Лидия восприняла появление Барбаса совершенно равнодушно. Подумаешь, хозяйка привела в дом собачище ростом с осла, бывает. Сам же Барбас старательно притворялся обычным псом, как и при других посторонних, разговаривал он только, когда они с Банри оставались наедине. Впрочем, в доме он тоже не засиделся и повадился удирать в город каждый день с утра вслед за Лидией, а возвращался лишь поздним вечером, чтобы вывалить на Банри ворох сплетен, и так каждый день. Правда, делился новостями Барбас, только если Лидия ночевала где-то в другом месте, в противном случае Готтлсфонт следующим вечером получала двойную порцию свежеподслушанной ерунды.

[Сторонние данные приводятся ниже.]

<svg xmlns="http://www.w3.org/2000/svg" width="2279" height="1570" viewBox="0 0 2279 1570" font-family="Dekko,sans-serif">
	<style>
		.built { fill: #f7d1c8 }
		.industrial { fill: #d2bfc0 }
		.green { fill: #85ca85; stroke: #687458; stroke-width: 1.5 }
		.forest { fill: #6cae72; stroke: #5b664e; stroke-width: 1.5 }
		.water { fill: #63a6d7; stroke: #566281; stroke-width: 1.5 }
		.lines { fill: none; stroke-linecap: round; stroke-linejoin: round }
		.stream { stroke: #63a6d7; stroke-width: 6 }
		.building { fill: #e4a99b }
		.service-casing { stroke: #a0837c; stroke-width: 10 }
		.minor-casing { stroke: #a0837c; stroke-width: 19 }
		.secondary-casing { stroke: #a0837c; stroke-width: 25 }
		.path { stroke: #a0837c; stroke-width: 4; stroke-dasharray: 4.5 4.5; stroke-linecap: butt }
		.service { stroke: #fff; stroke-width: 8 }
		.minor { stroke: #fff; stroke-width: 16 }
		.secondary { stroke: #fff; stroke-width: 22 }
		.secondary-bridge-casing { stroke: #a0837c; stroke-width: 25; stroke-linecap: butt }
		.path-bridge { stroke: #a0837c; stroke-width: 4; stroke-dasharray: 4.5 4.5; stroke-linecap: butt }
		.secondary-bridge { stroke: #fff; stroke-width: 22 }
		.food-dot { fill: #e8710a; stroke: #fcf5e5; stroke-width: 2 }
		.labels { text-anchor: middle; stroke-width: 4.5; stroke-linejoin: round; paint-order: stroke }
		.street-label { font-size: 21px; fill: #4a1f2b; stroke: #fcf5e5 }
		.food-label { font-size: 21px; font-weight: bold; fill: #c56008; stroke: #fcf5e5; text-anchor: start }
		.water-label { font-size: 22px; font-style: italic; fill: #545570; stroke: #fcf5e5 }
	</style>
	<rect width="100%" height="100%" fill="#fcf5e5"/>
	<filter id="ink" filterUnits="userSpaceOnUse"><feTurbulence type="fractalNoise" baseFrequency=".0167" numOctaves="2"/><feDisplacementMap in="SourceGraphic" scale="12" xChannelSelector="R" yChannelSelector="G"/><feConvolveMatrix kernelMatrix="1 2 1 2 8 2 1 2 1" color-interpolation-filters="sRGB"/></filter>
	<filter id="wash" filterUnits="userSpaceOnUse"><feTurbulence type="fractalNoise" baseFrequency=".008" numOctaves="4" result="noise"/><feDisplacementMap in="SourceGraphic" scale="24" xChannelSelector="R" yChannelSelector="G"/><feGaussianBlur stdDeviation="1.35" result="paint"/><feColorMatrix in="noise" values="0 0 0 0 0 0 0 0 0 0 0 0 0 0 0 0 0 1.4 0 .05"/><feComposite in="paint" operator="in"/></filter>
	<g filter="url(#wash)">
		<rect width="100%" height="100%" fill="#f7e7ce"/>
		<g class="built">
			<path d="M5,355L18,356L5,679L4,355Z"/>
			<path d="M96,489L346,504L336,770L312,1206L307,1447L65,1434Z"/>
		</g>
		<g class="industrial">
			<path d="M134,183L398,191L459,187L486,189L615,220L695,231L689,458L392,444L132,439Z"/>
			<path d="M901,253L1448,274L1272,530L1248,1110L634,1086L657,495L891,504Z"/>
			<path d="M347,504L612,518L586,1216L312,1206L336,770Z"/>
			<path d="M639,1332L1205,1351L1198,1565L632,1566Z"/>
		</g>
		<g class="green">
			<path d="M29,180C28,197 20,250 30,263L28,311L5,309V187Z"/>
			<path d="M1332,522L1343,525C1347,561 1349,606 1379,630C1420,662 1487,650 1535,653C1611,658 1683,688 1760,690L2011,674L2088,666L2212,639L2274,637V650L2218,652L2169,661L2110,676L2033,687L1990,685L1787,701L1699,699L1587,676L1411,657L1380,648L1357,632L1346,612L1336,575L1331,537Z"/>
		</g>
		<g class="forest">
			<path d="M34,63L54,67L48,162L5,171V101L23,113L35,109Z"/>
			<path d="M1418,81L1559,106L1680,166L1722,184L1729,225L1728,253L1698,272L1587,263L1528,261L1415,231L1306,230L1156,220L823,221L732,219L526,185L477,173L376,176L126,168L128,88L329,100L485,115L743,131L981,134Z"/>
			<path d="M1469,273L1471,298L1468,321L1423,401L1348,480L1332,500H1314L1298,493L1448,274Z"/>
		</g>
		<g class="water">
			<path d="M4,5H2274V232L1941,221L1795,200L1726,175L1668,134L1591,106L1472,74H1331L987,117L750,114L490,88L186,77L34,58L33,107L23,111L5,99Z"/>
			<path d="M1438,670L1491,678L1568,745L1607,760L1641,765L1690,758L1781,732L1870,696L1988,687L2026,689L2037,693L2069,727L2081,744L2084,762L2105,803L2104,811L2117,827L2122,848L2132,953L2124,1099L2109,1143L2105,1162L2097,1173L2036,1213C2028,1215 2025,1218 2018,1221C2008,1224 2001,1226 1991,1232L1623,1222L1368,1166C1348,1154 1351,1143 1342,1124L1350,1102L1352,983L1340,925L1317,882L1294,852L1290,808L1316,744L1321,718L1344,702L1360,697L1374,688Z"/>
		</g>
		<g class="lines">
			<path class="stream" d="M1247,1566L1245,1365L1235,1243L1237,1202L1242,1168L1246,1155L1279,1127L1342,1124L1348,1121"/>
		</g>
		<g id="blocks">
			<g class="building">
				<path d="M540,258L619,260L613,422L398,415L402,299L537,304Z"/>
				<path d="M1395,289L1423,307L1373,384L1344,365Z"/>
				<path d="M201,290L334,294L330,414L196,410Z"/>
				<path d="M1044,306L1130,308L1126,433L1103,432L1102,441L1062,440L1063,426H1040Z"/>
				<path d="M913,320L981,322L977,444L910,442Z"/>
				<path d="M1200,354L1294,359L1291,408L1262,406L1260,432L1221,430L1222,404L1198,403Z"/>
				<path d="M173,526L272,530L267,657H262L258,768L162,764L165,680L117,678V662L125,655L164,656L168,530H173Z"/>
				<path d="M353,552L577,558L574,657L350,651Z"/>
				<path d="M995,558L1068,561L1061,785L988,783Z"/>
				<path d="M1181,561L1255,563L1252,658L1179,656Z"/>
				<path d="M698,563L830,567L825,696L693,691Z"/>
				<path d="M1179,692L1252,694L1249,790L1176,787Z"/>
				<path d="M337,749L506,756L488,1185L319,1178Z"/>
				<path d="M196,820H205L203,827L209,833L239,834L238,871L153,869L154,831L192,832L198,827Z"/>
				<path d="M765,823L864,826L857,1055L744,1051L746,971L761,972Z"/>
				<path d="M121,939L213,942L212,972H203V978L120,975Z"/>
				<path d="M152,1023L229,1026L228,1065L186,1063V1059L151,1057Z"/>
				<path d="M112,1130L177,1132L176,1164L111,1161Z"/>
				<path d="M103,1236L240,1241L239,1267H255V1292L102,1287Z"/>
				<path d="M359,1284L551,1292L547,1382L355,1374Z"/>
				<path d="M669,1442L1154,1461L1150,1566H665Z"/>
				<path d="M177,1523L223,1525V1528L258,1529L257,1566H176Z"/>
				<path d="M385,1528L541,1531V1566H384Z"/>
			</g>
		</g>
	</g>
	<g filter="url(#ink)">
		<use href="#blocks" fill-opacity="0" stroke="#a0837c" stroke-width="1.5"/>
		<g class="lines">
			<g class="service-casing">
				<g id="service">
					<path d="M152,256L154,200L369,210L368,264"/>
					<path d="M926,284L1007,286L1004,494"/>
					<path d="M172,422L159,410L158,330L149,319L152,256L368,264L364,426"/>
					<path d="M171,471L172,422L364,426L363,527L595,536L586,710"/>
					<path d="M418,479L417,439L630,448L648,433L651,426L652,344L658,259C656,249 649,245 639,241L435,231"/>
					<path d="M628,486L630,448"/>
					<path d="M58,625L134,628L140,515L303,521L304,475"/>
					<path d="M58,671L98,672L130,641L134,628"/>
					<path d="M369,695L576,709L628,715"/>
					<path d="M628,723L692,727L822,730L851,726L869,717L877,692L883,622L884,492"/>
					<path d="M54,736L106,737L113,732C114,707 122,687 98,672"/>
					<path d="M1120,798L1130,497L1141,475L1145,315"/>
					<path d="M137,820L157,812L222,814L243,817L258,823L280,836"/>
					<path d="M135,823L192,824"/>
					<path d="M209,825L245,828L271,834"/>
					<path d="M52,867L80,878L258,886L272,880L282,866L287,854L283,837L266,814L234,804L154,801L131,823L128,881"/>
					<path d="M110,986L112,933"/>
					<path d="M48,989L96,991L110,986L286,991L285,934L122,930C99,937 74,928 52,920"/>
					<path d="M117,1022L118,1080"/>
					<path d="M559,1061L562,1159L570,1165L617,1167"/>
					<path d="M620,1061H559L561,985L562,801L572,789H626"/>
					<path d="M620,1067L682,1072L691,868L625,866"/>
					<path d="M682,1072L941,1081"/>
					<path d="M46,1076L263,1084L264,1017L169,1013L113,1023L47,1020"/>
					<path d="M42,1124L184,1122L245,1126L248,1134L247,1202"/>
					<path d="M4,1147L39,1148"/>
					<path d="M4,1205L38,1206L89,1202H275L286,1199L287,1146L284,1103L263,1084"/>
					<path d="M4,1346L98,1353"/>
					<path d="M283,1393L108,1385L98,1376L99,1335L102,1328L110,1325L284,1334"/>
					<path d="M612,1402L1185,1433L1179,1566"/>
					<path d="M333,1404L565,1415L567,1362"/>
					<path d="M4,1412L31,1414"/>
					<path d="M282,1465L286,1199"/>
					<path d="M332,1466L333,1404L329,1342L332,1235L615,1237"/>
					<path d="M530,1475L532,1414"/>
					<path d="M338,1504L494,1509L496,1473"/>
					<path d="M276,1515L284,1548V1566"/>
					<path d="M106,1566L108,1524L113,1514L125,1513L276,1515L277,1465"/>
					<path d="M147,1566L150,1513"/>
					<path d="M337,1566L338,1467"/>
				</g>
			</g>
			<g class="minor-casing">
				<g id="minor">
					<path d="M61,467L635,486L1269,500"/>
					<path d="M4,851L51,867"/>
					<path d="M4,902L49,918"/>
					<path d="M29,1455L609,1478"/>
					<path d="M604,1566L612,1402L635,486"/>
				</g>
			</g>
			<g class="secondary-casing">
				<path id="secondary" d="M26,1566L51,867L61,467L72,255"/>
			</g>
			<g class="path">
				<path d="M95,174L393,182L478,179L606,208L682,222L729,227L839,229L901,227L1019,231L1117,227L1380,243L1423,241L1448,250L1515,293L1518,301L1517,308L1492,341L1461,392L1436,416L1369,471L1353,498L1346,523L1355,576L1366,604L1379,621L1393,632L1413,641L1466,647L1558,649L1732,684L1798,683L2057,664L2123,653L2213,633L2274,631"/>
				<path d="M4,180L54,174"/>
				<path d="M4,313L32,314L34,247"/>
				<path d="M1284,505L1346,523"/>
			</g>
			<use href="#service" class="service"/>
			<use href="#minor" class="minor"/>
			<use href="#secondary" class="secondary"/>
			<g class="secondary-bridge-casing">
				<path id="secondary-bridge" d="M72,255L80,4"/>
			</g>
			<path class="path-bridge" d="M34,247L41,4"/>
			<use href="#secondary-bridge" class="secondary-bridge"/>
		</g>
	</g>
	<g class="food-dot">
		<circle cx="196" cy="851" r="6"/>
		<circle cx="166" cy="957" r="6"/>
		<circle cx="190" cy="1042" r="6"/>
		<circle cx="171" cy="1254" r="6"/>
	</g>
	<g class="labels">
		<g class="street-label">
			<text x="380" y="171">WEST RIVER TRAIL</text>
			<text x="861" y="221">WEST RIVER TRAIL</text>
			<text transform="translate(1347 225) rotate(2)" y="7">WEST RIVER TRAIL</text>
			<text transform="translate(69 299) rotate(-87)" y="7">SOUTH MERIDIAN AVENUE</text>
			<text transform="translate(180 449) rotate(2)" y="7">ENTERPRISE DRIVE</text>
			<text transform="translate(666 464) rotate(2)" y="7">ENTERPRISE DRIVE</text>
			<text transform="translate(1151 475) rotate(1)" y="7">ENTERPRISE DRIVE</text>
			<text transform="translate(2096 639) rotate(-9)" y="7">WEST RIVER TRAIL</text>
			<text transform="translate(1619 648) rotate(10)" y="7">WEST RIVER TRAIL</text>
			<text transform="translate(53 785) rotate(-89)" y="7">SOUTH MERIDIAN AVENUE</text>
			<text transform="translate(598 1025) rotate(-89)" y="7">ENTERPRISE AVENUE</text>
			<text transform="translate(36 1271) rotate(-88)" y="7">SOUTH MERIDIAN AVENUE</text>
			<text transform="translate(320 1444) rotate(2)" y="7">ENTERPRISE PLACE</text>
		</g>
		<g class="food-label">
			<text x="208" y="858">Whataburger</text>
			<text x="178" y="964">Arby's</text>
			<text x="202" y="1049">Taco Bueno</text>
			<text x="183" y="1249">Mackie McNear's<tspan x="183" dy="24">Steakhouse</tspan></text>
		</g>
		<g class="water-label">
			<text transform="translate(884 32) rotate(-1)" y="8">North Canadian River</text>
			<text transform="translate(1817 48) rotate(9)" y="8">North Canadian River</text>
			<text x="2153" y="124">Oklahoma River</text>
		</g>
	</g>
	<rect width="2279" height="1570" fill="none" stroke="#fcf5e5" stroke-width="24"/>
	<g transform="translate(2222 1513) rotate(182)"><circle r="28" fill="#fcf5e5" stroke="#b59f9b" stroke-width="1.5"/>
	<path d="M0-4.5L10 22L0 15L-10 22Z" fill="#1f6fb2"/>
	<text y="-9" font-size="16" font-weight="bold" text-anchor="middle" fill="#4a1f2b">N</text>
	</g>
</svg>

На седьмой день после возвращения Банри вспомнила о наказе Дельфины и полезла в сундук за наличностью, которой оказалось даже меньше, чем предполагалось. Как она и ожидала, у Белетора подходящих нарядов не нашлось, а больше никто в Вайтране не торговал одеждой и, что печальнее всего – здесь не было портных. Потом Банри подумала о ярле и его окружении – их-то должен был кто-то обшивать, так почему бы не поинтересоваться там? Она легла спать с этими мыслями, а на утро прибежал Барбас и сообщил, что приехали каджиты-торговцы. Наглядным подтверждением этому служили добрые жители Вайтрана, то и дело шмыгающие за ворота под недовольное брюзжание стражников, а потом возвращающиеся с мешками и свертками в руках. Поколебавшись, Банри взяла свои деньги и спустилась к конюшням.
Коты не могли пожаловаться на отсутствие покупателей – у их маленького лагеря уже очередь образовалась. Имперка нерешительно приблизилась, прикидывая, как бы понезаметнее рассмотреть ассортимент – привлекать внимание к своим нуждам не хотелось. Но стоило ей попасться на глаза Ри’саду, как каджит немедленно оскалил клыки в широчайшей улыбке и проурчал:
– Приветствую, Банриона. Чего твоя душа желает?
Закупающиеся всякой всячиной горожане тут же уставились на имперку. Та слегка смущенно проговорила:
– Я Банри.
– Как скажешь. Так чего тебе хочется?
– Мне... – Банри замялась, подбирая слова. Ри’сад оставил других покупателей, быстро потерявших интерес ко всему, кроме каджитского товара, на своих подчиненных и подошел к имперке. – Мы можем поговорить наедине? – тихо спросила она.
Кот кивнул и пригласил Готтлсфонт в свою палатку, опустив за ней полог. Внутри сразу стало почти темно – временное жилище Ри’сада освещала лишь одна свеча – и тихо. Хозяин палатки выжидающе посмотрел на гостью, и Банри сбивчиво попыталась объяснить, что ей требуется. Каджит выслушал и принялся рыться в самом темном углу палатки. Через минуту он вытащил на свет деревянный ящик, довольно приземистый для овощного, с усилием отодрал крышку, явив непромокаемый кожаный короб. Еще некоторое время ушло у Ри’сада, чтобы открыть короб и убрать сначала стебли лаванды, а затем – слой тонкой шелковистой бумаги, явив, наконец, содержимое. Когда Банри увидела платье, то почти до крови прикусила губу, чтобы не ахнуть и тем самым не поднять цену раза в два.